The exponential curve models the time or rate between unrelated events and can provide valuable insights into network performance, user requests, system values, and messaging. The speaker explains how to calculate probabilities, median points, and cumulative densities using this curve. They also warn against ignoring scale and other common pitfalls in data analysis, such as confusing correlation with causation or failing to account for biases.
The speaker concludes by emphasizing the importance of careful thought and judicious use of print statements in debugging and understanding complex data sets. They provide resources for further learning and encourage the audience to connect with them on various platforms.
**KEY TAKEAWAYS**
1. **Coin Flip Probabilities**: Contrary to popular belief, coin flips are not always 50-50. The flipper's technique and physics can affect the outcome.

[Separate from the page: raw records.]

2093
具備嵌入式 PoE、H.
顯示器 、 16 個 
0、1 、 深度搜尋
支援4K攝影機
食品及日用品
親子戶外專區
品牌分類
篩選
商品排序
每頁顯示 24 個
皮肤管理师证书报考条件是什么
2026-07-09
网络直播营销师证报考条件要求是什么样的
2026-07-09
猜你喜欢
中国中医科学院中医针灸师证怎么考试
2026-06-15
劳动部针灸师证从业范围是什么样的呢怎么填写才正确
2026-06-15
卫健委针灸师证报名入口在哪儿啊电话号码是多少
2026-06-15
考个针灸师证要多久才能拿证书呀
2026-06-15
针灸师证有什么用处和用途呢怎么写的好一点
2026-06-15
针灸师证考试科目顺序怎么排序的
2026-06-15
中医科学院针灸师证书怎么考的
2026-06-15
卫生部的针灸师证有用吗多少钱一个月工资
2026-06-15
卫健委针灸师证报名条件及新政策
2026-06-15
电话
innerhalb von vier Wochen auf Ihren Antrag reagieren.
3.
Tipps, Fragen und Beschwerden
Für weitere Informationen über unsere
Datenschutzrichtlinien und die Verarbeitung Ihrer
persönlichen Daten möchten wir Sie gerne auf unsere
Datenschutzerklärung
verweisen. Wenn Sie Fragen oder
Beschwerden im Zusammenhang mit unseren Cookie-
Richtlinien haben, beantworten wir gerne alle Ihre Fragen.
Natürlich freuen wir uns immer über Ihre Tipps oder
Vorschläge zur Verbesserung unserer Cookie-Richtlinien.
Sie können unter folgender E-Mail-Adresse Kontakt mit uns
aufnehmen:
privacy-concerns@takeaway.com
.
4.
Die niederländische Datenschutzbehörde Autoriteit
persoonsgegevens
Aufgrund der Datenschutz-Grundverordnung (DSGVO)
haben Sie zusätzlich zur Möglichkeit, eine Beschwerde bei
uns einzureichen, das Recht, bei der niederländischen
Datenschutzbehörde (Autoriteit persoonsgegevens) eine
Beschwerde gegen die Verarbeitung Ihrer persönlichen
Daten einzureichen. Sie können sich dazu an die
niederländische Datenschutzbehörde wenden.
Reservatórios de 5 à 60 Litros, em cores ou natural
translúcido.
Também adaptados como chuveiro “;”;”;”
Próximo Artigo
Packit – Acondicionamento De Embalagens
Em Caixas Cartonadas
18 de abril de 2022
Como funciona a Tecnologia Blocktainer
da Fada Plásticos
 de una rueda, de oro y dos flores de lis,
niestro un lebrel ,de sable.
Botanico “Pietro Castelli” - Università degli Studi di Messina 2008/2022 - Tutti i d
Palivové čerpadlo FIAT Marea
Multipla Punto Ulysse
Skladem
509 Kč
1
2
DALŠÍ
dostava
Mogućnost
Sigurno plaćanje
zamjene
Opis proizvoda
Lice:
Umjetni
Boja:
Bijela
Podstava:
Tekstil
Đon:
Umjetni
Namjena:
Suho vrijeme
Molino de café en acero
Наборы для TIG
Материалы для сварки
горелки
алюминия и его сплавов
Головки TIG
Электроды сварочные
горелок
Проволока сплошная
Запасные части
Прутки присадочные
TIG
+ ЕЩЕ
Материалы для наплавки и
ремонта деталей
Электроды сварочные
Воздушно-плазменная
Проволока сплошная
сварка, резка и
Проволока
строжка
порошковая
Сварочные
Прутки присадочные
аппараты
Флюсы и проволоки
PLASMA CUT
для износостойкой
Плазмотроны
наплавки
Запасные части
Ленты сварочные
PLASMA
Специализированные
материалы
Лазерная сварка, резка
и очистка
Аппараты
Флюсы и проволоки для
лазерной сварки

2. **Bayes' Theorem**: A mathematical method for updating probabilities based on new data, used in predictive modeling and AB testing.
3. **Common Pitfalls**:
* Ignoring scale
* Confusing correlation with causation
* Failing to account for biases (e.g., survivorship bias, recency bias)
4. **Correlation vs. Causation**: Understanding the difference between these two concepts is crucial in data analysis.
**SUMMARY STATISTICS**
Our summary statistics are measures of central tendency and patterns that do not show individual behavior. We often rely on a few basic arithmetic operations (mean, median, percentile) to make sense of our data.
**DEBUGGING TIPS**
1. **Careful Thought**: The most effective debugging tool is still careful thought.
2. **Judiciously Placed Print Statements**: These can provide valuable insights and help identify patterns or trends in your data.